[WHAT IS REQUIRED]: Exactly as written, set down the lines from the top of the entries through the line bearing "- ✅ **Team:** 12 employees, VP Sales hire", with every picture left out.

[Records from a data collection]
■ ■ ■
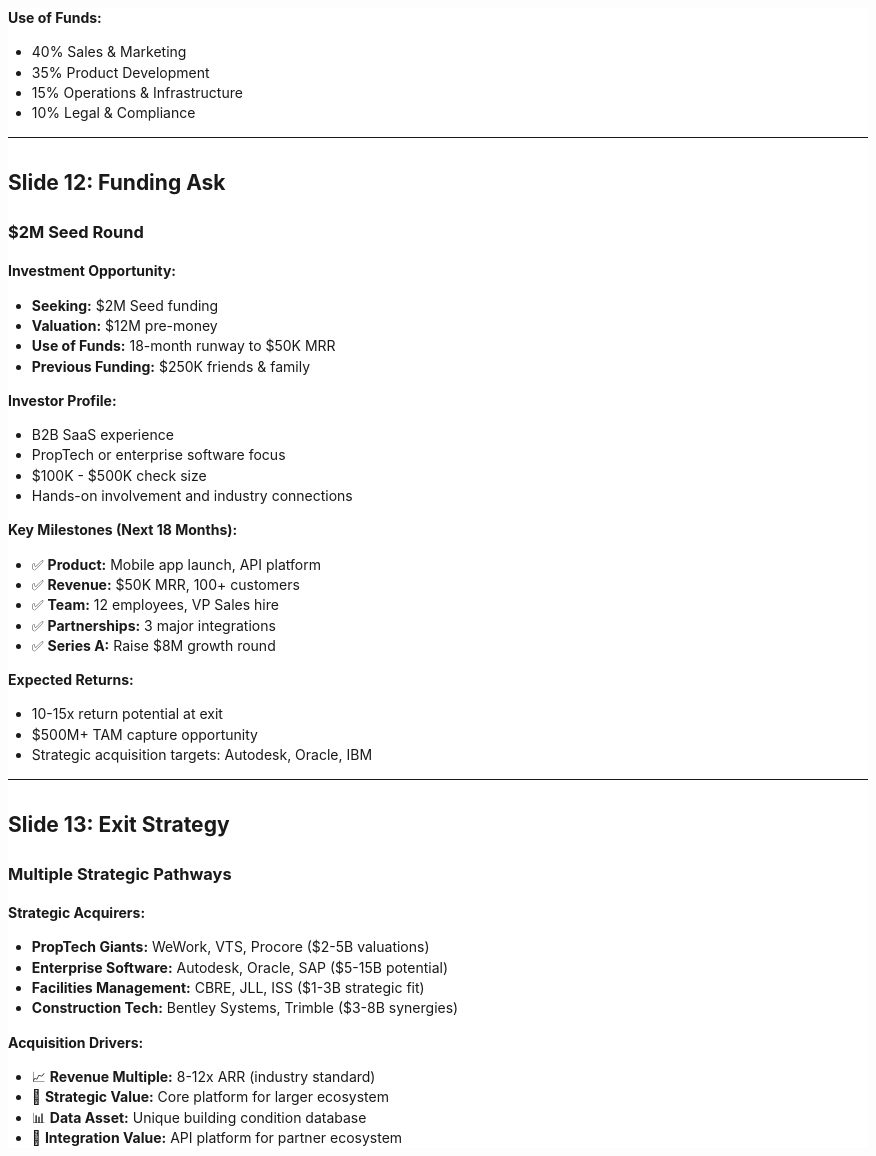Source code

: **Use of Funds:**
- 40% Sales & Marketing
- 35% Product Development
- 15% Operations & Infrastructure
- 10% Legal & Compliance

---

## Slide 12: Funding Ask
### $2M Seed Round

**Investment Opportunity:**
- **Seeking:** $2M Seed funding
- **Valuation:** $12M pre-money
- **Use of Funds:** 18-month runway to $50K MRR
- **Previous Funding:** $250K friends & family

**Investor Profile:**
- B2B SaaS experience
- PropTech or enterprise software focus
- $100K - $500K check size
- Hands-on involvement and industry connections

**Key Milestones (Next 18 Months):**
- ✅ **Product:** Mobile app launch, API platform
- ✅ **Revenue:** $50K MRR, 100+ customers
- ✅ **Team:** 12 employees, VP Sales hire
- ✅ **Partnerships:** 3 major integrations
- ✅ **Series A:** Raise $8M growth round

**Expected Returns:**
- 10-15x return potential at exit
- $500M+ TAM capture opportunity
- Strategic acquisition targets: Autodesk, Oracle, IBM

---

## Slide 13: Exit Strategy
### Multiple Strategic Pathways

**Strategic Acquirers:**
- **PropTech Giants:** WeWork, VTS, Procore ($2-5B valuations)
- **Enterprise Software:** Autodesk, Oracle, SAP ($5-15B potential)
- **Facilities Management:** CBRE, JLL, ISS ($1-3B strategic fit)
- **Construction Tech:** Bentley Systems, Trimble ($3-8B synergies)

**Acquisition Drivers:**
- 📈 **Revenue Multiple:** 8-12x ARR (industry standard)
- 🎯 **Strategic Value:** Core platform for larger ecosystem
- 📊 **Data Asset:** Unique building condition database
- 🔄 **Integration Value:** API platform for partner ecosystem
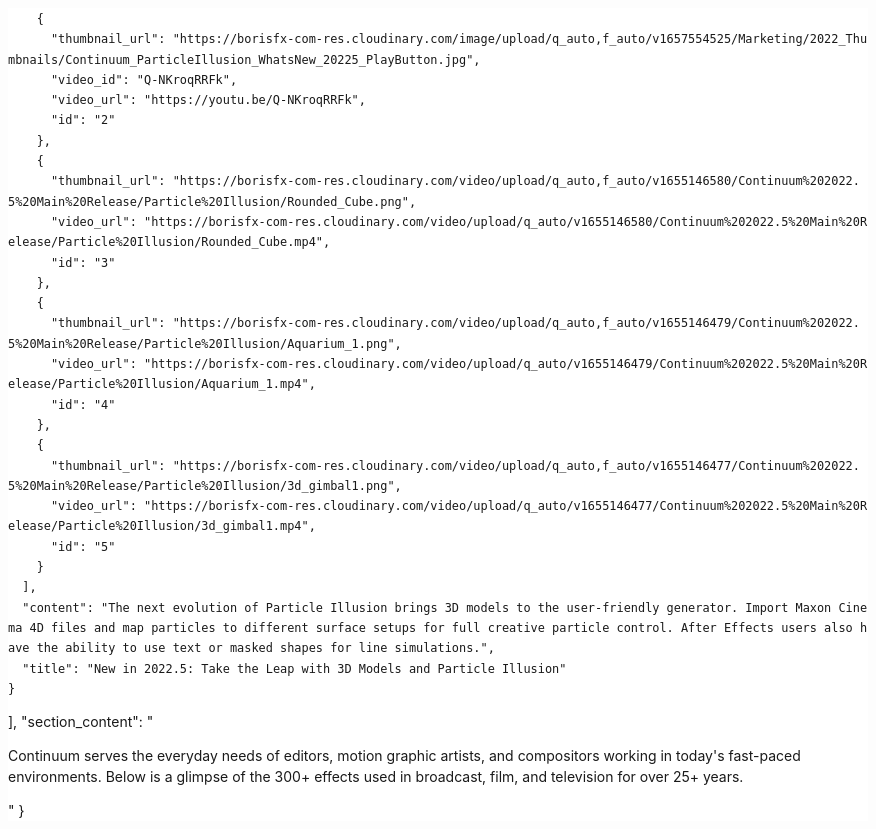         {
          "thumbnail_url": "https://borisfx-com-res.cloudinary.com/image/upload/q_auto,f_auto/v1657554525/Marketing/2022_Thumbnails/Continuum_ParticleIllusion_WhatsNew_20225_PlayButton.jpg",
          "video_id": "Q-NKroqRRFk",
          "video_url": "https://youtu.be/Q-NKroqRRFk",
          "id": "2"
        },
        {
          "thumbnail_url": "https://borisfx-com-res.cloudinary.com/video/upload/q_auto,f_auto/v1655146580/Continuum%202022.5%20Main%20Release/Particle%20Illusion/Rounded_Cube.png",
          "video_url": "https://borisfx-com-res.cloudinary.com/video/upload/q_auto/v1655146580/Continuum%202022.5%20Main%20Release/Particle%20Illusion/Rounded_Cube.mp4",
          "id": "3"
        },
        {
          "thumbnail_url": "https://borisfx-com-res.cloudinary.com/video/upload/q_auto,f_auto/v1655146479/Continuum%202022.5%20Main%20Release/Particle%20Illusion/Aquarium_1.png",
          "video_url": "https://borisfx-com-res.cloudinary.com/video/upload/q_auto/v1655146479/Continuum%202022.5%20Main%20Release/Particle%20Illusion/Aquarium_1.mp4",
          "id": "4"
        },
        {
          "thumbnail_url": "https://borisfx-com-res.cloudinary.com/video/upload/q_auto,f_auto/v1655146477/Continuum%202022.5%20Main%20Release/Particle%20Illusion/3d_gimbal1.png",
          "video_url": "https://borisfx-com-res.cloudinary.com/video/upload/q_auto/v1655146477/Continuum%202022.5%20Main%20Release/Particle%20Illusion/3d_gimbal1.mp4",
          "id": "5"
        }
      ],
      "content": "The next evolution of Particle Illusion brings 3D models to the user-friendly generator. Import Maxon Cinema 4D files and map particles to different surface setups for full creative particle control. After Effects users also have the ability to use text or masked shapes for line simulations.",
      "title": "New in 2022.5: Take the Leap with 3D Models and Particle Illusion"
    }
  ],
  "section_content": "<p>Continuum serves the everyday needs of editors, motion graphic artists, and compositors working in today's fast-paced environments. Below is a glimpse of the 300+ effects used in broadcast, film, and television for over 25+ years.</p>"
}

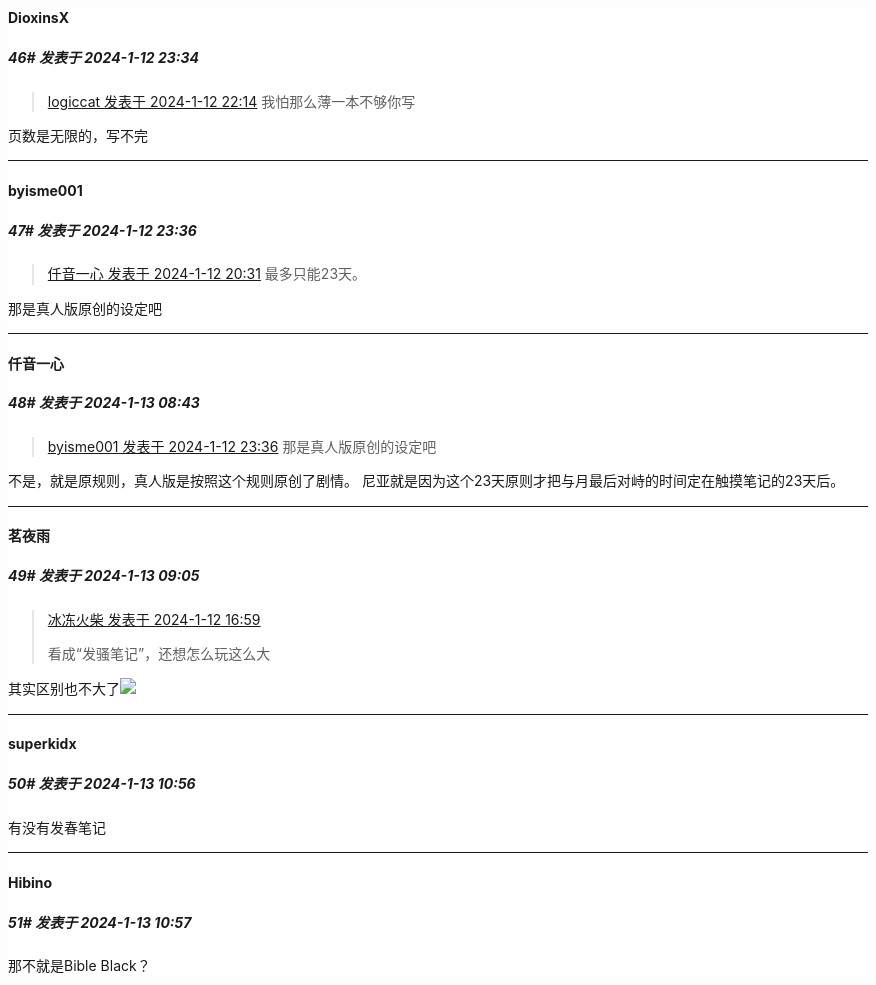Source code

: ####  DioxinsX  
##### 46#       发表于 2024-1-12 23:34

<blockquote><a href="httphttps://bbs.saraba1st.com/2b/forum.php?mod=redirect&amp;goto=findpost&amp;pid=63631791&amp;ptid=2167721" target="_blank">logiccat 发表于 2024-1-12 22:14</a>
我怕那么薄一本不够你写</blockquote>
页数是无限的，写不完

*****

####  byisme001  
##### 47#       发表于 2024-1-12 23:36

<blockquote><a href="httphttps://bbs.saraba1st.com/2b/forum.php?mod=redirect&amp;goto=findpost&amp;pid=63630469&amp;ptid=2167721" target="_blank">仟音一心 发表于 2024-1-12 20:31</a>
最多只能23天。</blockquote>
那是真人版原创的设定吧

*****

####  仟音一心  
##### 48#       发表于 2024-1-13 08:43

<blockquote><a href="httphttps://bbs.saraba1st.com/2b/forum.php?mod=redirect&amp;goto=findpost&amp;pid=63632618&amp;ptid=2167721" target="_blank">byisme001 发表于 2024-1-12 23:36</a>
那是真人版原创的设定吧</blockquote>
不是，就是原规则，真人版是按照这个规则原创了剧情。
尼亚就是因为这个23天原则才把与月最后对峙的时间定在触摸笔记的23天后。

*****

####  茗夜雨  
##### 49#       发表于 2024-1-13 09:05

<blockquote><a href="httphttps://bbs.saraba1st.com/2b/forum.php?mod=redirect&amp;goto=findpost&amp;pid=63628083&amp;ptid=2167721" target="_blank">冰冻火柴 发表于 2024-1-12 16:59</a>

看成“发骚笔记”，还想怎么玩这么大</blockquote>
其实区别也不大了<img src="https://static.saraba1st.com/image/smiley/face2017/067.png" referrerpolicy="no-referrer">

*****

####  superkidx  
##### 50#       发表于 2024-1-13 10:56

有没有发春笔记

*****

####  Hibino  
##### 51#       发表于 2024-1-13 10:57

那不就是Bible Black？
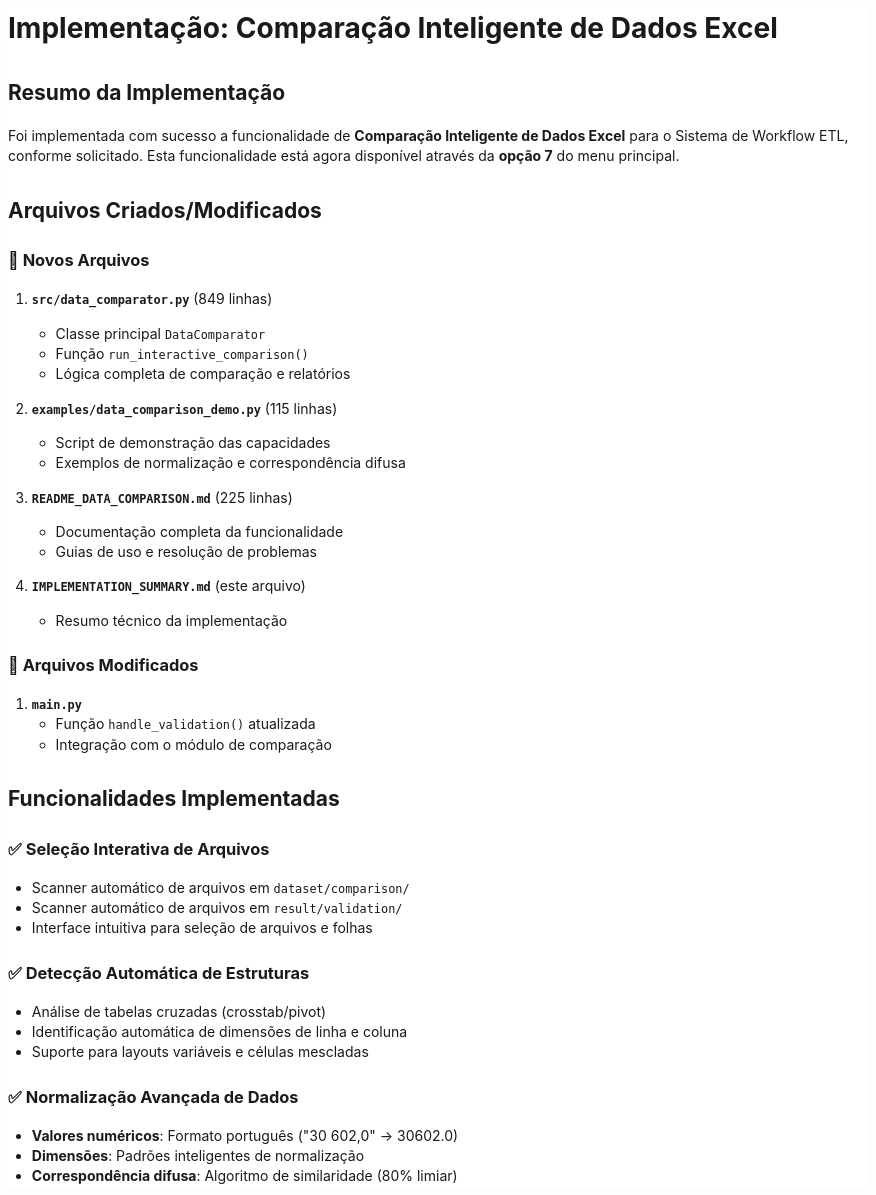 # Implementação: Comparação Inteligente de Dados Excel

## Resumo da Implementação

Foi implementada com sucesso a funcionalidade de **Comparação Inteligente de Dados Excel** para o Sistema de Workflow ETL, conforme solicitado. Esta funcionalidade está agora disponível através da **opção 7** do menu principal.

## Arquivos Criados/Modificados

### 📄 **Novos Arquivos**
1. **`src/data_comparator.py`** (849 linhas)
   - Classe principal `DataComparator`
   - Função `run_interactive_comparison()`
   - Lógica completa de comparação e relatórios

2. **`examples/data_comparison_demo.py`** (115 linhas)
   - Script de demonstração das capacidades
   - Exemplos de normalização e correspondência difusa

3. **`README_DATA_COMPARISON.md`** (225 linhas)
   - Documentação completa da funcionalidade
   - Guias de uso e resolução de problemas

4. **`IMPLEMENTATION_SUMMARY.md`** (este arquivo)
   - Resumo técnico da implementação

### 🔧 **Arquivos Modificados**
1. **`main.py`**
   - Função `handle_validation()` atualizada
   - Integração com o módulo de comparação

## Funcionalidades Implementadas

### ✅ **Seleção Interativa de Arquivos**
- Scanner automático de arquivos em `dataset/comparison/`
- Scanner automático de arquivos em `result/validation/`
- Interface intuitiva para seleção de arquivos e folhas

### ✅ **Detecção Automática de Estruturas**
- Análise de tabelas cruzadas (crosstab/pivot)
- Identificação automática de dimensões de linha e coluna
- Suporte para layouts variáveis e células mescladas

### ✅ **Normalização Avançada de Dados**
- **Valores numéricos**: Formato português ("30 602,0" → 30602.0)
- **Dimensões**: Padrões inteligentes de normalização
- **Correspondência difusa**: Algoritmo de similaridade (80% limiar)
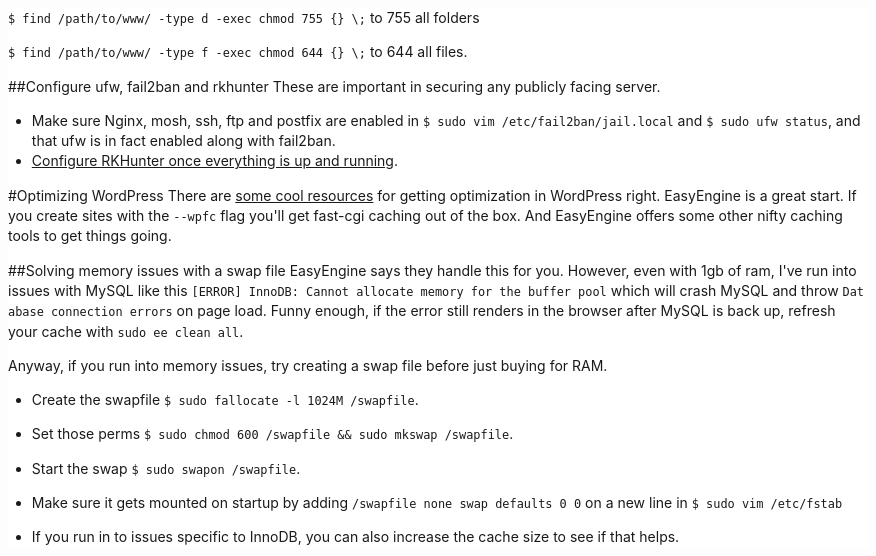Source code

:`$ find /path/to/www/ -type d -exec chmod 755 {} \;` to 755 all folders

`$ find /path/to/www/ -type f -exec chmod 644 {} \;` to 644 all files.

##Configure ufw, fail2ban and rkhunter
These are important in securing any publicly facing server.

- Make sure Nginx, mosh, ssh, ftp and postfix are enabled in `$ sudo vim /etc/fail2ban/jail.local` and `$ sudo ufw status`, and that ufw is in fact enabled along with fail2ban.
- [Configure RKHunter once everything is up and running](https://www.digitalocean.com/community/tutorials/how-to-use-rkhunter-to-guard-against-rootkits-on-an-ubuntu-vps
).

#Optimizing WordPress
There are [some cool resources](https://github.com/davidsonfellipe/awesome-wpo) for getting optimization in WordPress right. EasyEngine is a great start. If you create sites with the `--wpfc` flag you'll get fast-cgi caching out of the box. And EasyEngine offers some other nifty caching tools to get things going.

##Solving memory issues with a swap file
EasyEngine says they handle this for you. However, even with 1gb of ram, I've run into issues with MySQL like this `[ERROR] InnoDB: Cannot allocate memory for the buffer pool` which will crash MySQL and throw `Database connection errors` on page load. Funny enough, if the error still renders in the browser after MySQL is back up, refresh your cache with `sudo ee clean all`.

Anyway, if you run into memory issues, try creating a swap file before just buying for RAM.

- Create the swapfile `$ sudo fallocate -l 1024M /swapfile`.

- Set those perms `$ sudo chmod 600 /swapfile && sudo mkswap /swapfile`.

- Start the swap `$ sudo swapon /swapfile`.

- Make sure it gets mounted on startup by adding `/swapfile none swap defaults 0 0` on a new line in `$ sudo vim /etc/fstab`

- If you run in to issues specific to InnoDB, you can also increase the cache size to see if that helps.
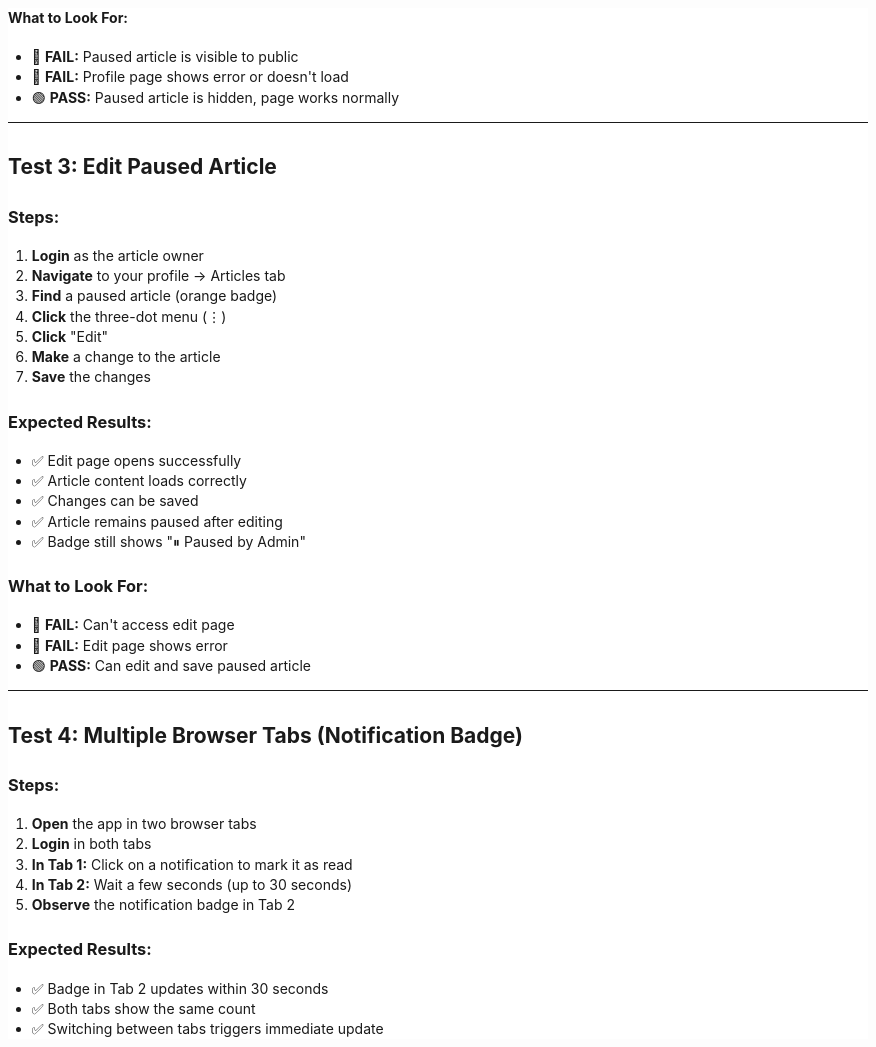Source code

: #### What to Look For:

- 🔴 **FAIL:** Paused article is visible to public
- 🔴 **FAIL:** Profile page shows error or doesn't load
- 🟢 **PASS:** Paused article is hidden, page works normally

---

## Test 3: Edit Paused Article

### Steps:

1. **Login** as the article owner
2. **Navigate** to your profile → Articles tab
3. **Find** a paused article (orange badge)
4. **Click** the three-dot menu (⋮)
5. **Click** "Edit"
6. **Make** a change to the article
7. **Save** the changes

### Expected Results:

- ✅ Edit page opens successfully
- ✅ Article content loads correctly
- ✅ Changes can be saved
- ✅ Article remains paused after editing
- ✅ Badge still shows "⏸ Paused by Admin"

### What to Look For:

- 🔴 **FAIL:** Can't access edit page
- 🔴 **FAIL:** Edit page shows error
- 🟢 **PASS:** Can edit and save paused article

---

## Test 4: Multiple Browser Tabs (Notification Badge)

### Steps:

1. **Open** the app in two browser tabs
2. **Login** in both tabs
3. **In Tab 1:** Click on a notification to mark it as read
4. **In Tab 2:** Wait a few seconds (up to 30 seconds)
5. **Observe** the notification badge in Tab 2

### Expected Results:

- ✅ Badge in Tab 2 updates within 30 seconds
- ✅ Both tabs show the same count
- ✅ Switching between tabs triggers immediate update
■ ■ ■
[ANSWER BOX]:
Source code

: **Use of Funds:**
- 40% Sales & Marketing
- 35% Product Development
- 15% Operations & Infrastructure
- 10% Legal & Compliance

---

## Slide 12: Funding Ask
### $2M Seed Round

**Investment Opportunity:**
- **Seeking:** $2M Seed funding
- **Valuation:** $12M pre-money
- **Use of Funds:** 18-month runway to $50K MRR
- **Previous Funding:** $250K friends & family

**Investor Profile:**
- B2B SaaS experience
- PropTech or enterprise software focus
- $100K - $500K check size
- Hands-on involvement and industry connections

**Key Milestones (Next 18 Months):**
- ✅ **Product:** Mobile app launch, API platform
- ✅ **Revenue:** $50K MRR, 100+ customers
- ✅ **Team:** 12 employees, VP Sales hire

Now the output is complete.